AMPK was the glue that linked the three laboratories, and in 2011, the researchers discovered that a group of enzymes (histone deacetylases, or HDACs) are the molecules that activate the production of glucose in the liver when glucose levels run low or after prolonged periods of fasting or during the night.
The study, published May 13, 2011, in Cell, put all the pieces together. Spearheaded by a Ph.D. student in Shaw's lab named Maria Mihaylova, but with critical assistance from researchers in both the Montminy and Evans labs, they showed that in liver cells, these HDACs normally stay outside the cell's nucleus. Strikingly, in response to fasting signals (from glucagon), they move into the nucleus, where they activate glucose synthesis from scratch inside the liver.
They further discovered that AMPK turns off the HDAC enzymes, by transferring them outside the cell nucleus, where they can no longer function.
Evans, who studies the circadian basis of metabolism (use of glucose during the day and fat at night), notes that AMPK controls that clock mechanism. It revs up production of glucose as you wake up, as a Science paper from his lab showed in 2009, with assistance from Shaw's lab. Evans's lab also found that a small molecule that activates AMPK can promote endurance in inactive mice by reprogramming metabolism genes in their skeletal muscle—the so-called "exercise pill."

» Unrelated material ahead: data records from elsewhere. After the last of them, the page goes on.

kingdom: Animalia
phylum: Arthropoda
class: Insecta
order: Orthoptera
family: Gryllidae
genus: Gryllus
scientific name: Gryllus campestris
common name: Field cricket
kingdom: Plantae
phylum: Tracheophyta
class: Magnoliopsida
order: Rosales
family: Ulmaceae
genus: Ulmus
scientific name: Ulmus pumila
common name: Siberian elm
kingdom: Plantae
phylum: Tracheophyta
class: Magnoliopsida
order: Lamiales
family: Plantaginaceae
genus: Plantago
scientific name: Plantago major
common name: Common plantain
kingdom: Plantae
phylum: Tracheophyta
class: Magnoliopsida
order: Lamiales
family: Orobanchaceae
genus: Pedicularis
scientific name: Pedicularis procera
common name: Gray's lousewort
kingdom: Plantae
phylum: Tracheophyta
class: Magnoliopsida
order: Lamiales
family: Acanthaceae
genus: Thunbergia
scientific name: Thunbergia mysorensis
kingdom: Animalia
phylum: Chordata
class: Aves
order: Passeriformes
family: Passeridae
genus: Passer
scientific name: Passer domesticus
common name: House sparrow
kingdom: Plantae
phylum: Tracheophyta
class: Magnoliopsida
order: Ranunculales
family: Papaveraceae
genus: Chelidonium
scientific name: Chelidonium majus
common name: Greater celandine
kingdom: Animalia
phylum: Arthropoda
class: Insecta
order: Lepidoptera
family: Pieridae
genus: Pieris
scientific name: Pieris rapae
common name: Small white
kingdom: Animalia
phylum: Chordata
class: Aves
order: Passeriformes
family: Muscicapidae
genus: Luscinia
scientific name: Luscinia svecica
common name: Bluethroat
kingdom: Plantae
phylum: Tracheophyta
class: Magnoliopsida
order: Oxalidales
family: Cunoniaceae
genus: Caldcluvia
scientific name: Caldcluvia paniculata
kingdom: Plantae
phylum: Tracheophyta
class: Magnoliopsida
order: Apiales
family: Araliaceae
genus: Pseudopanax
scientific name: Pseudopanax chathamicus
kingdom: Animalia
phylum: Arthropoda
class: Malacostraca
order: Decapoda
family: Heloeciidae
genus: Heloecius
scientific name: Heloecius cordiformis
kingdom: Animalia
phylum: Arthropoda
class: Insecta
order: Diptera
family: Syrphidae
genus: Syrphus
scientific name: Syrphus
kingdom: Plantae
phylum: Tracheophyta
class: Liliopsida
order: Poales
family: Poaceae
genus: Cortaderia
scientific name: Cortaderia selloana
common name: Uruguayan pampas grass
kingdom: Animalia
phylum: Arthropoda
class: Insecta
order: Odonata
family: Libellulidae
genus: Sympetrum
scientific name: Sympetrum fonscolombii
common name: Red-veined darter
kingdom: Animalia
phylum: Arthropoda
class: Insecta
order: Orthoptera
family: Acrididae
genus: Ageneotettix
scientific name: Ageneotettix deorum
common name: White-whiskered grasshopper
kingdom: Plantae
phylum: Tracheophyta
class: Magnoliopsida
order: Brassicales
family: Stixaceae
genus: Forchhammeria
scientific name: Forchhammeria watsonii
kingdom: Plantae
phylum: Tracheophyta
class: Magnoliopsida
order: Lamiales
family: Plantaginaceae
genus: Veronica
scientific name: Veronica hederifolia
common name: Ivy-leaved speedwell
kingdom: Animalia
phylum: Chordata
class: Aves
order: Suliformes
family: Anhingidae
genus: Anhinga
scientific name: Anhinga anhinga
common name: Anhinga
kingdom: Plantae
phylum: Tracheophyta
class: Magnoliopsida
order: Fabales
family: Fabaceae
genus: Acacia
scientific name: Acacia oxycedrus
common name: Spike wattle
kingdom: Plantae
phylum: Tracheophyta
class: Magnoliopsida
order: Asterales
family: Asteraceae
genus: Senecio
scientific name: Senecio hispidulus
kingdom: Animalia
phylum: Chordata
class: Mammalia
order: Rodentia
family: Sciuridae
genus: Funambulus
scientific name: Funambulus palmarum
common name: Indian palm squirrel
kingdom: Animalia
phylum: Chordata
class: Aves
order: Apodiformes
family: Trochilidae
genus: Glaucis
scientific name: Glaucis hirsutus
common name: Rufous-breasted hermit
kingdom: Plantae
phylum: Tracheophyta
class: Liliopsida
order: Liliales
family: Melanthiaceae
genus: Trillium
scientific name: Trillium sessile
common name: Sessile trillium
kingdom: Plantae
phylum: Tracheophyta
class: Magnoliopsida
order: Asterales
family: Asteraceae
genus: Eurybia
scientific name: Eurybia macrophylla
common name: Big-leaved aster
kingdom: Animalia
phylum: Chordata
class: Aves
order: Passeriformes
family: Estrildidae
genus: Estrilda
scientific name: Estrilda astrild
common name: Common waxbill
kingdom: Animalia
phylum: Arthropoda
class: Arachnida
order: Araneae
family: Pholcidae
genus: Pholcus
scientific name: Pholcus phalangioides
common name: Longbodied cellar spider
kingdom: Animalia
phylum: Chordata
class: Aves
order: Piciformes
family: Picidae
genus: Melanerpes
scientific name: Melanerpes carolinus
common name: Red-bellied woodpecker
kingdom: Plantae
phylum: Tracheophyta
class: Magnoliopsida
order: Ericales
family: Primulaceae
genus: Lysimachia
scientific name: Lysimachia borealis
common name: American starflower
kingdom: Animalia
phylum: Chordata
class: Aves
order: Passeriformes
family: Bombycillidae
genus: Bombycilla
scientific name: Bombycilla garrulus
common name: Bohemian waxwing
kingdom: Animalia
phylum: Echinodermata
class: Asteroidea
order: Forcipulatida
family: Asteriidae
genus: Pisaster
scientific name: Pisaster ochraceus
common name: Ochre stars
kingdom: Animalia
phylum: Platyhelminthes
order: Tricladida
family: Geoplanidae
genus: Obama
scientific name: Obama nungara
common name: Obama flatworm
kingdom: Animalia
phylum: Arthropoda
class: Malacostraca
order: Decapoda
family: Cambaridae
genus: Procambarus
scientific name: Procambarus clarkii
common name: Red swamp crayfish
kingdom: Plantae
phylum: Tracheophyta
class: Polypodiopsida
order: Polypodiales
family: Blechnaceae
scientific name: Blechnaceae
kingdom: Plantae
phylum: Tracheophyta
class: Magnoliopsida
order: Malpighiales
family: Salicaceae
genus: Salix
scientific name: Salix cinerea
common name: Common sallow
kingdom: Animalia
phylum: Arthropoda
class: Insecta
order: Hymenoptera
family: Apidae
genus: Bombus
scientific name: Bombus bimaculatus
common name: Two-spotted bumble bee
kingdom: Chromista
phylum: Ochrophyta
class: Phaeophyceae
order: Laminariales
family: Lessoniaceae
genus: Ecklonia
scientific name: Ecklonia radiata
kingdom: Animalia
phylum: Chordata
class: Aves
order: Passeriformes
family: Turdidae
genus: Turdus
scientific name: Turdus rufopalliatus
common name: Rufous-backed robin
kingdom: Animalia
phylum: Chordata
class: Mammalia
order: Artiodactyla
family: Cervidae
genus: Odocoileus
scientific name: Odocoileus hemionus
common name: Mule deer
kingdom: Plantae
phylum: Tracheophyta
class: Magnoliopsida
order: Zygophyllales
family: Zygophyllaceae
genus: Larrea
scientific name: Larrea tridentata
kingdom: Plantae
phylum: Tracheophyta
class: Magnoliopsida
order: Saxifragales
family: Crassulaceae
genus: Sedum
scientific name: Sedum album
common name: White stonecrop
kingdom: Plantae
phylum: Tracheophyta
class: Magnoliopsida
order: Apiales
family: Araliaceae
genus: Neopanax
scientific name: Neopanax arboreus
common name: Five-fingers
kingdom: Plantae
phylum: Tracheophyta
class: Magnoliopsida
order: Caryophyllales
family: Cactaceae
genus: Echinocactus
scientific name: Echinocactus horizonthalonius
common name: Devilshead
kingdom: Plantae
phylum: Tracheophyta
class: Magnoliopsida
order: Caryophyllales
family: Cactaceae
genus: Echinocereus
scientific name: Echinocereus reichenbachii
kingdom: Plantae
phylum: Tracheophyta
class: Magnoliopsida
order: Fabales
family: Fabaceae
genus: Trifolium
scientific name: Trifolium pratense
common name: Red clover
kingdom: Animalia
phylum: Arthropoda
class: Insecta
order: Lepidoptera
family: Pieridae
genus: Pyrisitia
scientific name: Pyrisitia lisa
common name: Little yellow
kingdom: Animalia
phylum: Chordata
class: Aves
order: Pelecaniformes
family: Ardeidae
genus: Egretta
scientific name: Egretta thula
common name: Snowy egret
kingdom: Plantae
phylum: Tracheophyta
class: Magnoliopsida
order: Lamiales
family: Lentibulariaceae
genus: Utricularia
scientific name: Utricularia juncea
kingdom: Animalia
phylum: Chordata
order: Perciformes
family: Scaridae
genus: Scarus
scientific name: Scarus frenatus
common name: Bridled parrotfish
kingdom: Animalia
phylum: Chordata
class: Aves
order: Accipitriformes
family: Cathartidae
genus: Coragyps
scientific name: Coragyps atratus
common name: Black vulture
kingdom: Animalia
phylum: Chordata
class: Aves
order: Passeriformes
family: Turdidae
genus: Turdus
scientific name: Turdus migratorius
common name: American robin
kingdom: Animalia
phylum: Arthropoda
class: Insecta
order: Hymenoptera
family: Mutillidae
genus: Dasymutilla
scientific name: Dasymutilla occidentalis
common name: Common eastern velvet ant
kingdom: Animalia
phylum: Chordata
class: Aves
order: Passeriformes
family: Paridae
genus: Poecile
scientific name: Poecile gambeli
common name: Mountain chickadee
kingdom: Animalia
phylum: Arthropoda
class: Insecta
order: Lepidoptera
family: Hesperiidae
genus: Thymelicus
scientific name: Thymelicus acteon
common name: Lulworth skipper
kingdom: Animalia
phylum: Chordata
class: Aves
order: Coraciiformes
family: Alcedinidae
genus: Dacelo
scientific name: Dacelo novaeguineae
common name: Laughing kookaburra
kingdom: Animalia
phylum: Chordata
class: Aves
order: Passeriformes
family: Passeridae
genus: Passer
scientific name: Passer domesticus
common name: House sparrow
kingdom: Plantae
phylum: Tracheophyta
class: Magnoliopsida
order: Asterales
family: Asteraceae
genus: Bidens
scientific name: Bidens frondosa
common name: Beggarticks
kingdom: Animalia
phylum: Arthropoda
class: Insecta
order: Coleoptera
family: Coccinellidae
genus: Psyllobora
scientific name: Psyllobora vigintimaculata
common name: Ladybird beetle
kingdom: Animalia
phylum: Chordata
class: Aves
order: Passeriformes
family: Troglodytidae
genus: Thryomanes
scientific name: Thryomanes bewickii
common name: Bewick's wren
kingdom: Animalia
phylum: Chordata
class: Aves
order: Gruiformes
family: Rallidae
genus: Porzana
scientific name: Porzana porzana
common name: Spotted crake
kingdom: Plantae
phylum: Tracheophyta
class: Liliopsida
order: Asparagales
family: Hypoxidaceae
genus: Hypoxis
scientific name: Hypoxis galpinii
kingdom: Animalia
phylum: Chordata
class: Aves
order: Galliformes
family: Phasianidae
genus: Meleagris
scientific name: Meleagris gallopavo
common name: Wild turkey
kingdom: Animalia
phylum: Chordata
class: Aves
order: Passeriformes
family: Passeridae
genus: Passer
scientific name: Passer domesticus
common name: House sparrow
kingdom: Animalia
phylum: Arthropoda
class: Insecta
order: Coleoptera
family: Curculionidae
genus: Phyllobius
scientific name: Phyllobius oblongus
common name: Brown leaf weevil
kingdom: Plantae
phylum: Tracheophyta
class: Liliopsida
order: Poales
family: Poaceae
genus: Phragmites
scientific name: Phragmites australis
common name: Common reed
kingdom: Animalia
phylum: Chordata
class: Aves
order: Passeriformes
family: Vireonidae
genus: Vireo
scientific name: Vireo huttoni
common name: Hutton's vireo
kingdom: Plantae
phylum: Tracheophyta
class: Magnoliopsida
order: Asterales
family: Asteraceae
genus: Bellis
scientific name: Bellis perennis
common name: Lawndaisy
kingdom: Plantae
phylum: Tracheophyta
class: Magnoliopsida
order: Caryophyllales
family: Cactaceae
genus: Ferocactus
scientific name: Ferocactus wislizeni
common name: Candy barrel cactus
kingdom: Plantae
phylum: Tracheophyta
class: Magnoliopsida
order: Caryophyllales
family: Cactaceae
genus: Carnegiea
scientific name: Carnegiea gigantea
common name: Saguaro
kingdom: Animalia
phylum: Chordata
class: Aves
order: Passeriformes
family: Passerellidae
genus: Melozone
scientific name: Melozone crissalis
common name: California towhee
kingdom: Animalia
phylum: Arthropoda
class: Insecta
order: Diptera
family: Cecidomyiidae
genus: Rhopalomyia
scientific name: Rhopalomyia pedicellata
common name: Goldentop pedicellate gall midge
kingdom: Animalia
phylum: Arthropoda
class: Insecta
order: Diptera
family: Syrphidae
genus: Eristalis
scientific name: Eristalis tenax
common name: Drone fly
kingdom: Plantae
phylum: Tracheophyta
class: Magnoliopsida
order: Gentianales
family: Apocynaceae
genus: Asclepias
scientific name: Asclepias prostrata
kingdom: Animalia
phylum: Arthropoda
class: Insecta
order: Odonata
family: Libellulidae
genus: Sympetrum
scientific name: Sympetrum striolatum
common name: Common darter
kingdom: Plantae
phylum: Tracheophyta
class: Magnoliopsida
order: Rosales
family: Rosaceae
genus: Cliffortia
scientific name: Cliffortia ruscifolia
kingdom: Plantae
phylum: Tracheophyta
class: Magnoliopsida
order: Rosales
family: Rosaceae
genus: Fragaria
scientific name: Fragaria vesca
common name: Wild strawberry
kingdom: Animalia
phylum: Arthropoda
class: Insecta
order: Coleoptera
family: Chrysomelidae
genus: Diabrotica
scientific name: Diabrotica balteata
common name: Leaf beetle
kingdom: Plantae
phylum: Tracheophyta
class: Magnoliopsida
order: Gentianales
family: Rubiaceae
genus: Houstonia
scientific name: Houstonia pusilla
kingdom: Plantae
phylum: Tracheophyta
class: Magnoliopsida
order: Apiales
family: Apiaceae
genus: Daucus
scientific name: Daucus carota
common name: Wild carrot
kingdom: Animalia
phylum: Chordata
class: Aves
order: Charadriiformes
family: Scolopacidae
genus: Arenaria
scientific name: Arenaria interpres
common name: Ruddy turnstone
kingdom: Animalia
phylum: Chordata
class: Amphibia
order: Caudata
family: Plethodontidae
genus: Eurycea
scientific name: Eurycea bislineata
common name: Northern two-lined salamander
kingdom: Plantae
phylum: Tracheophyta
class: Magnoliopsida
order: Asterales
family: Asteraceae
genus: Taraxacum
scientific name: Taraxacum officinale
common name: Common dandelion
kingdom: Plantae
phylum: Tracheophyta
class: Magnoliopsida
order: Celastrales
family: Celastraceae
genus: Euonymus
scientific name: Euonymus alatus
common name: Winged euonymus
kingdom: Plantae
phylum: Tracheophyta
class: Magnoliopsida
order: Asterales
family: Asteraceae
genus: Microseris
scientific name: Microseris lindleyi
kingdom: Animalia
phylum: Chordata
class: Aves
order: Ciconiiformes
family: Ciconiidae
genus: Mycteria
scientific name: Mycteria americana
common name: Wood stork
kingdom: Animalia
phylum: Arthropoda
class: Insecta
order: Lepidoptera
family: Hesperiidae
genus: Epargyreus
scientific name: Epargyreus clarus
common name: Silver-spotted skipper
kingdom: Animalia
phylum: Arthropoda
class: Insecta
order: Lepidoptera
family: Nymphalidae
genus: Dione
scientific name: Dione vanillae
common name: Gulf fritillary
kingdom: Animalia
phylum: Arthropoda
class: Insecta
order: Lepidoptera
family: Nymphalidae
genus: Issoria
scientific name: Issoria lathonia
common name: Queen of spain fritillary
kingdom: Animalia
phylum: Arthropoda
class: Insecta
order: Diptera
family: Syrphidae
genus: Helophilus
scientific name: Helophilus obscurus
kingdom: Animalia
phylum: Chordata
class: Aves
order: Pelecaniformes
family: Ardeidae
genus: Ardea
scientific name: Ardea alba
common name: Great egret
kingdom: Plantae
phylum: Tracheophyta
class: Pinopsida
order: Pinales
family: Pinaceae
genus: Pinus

The new HDAC findings offer another connection with cancer research. Oncologists are currently testing HDAC inhibitors as anticancer therapies. The exact mechanism by which these agents block cancer is unknown, but two different HDAC inhibitors have already been approved for treating a form of lymphoma.
Shaw is excited about testing how effective an inhibitor targeting the specific subclass of HDAC they found might be in shutting off glucose production in the liver. "These drugs all go to the liver first, so that is a big advantage because that is where we want them to function," he says. "And if an HDAC inhibitor with the correct specificity could cut off glucose production at the source in the liver, diabetic patients would not need as much insulin as they do now because there would already be much less sugar in the blood."
The researchers recently talked about their research with hundreds of interested listeners—including many from San Diego and the surrounding region—at a Salk Exchange event on diabetes, held at Salk last September (see page 10). "We were able to air these new findings and have a discussion with the audience," Shaw says. "It was fantastic because the level of interest in the community is so high. Everyone knows what is at stake, and they want to know what can be done, both personally and for society."